Are ClickHouse JOINs Slow? A 2026 PR-by-PR Analysis

Apr 14, 2026

TL;DR

Are ClickHouse JOINs slow? Not since 2022. Over 50 merged PRs between 2022 and 2026 rebuilt the join engine from the ground up. The evidence is in the commit history.

We analyzed 50+ GitHub pull requests, official ClickHouse changelogs, and release blogs to trace the full evolution of JOIN support from 2022 through early 2026.
In 2021, the criticism was fair. ClickHouse had one join algorithm (hash join), no disk spilling, no cost-based optimization, and join order followed query syntax. If your right table exceeded memory, the query crashed.
By early 2026, ClickHouse ships six distinct join algorithms, cost-based global join reordering with dynamic programming, runtime bloom filters at the storage layer, parallel hash join as the default, correlated subquery decorrelation, and automatic build-side selection. None of this requires manual tuning.
The single highest-impact change is equivalence-set filter pushdown (PR #61216), which delivered 180×+ speedups by propagating predicates across join sides through column equivalence classes. PostgreSQL and Oracle’s planners use the same technique, and ClickHouse implements it natively in its columnar vectorized engine.
Grace hash join (PR #38191) eliminated OOM crashes for memory-bound joins. Parallel hash join (PR #70788) became the default and scales near-linearly across CPU cores. Neither requires configuration.
Global join reordering with column statistics (PR #86822) produces 1,450× speedups on TPC-H SF100 by automatically finding the optimal join order. The DPsize dynamic programming algorithm (PR #91002) further improves this for complex multi-table queries.
Runtime bloom filters, enabled by default since February 2026 (PR #89314), dynamically prune probe-side data at the storage scan level. The v25.10 release blog reports a 2.1× speedup and 7× memory reduction on star-schema workloads.
Verdict: the “avoid JOINs in ClickHouse” advice made sense in 2020. Repeating it in 2026 is misinformation. ClickHouse’s join engine now operates with the planning sophistication of a mature enterprise RDBMS, and it does so inside the columnar vectorized execution model that makes ClickHouse fast in the first place.

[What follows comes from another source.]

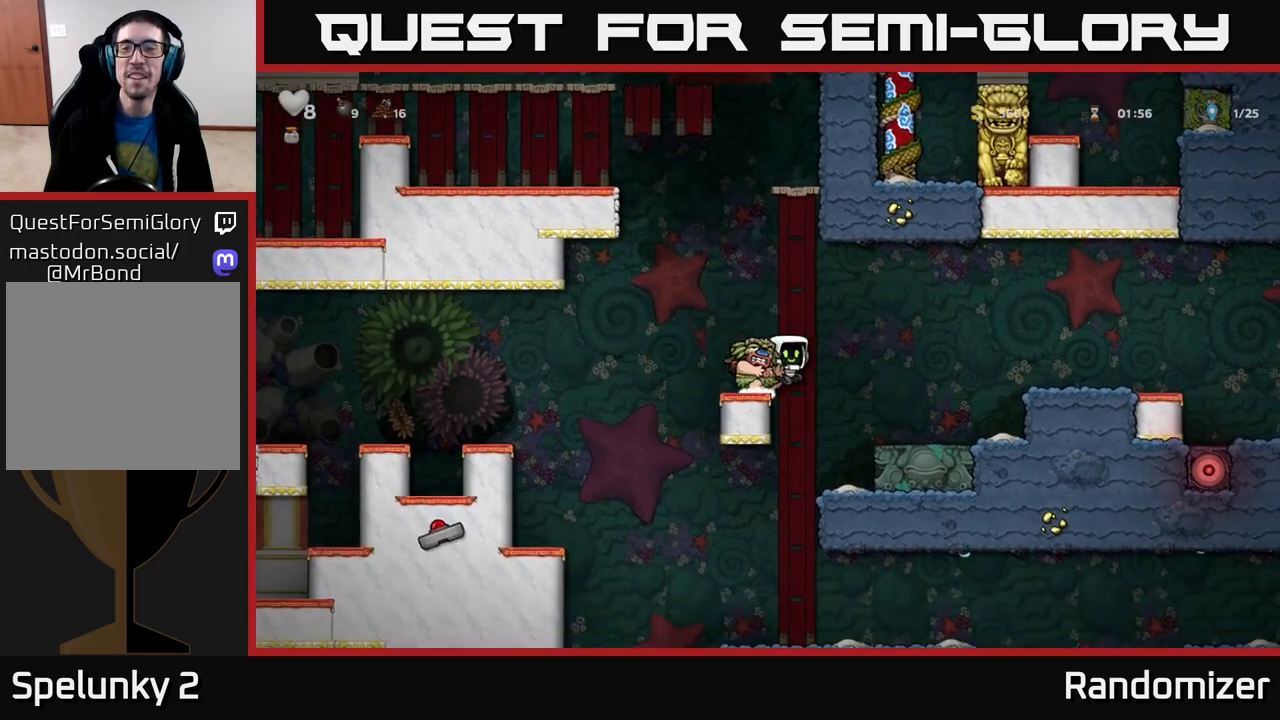
{"buttons": [], "left_stick": "right", "right_stick": "center", "events": [[417, "A", "up"]]}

Why People Still Say “Avoid JOINs in ClickHouse”

If you’ve evaluated ClickHouse in the last few years, you’ve heard the warnings:

“Avoid JOINs in ClickHouse”
“ClickHouse doesn’t handle JOINs well”
“Denormalize everything, always use flat tables”
“JOINs are slow in ClickHouse”
“Only hash join available, limited join algorithms”

Some of these started as legitimate ClickHouse documentation circa 2019–2020 that advised caution with joins. Others were amplified by competitors who found a convenient story: ClickHouse is fast for scans, but it can’t join.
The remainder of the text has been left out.